How to complete this task -
Turn the text lines of these items into a Markdown table with the columns "No." and "Line", numbering each row and omitting any blank lines. Leave the pictures out of the answer.

*** Records shown Section Begins ***

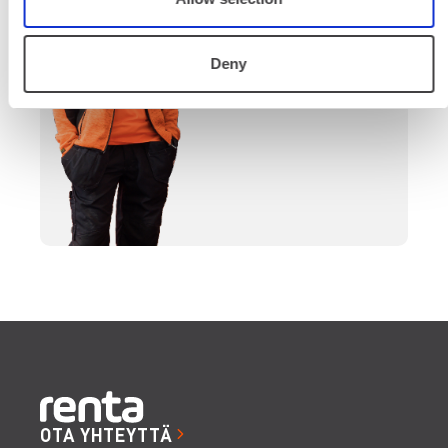
päättymiseen.
Deny
SOITA
OTA YHTEYTTÄ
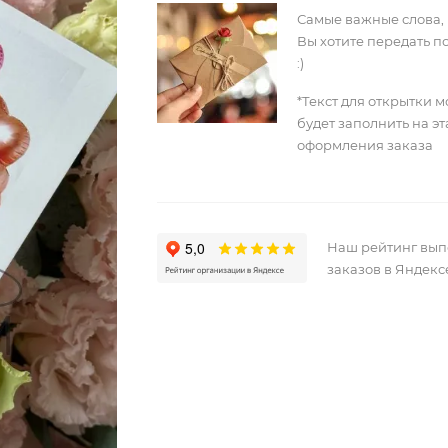
Самые важные слова,
Вы хотите передать п
:)
*Текст для открытки 
будет заполнить на э
оформления заказа
Наш рейтинг вы
заказов в Яндекс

*** Records shown Section Ends ***

Response box -
| No. | Line |
|---|---|
| 1 | päättymiseen. |
| 2 | Deny |
| 3 | SOITA |
| 4 | OTA YHTEYTTÄ |
| 5 | Самые важные слова, |
| 6 | Вы хотите передать п |
| 7 | :) |
| 8 | *Текст для открытки  |
| 9 | будет заполнить на э |
| 10 | оформления заказа |
| 11 | Наш рейтинг вы |
| 12 | заказов в Яндекс |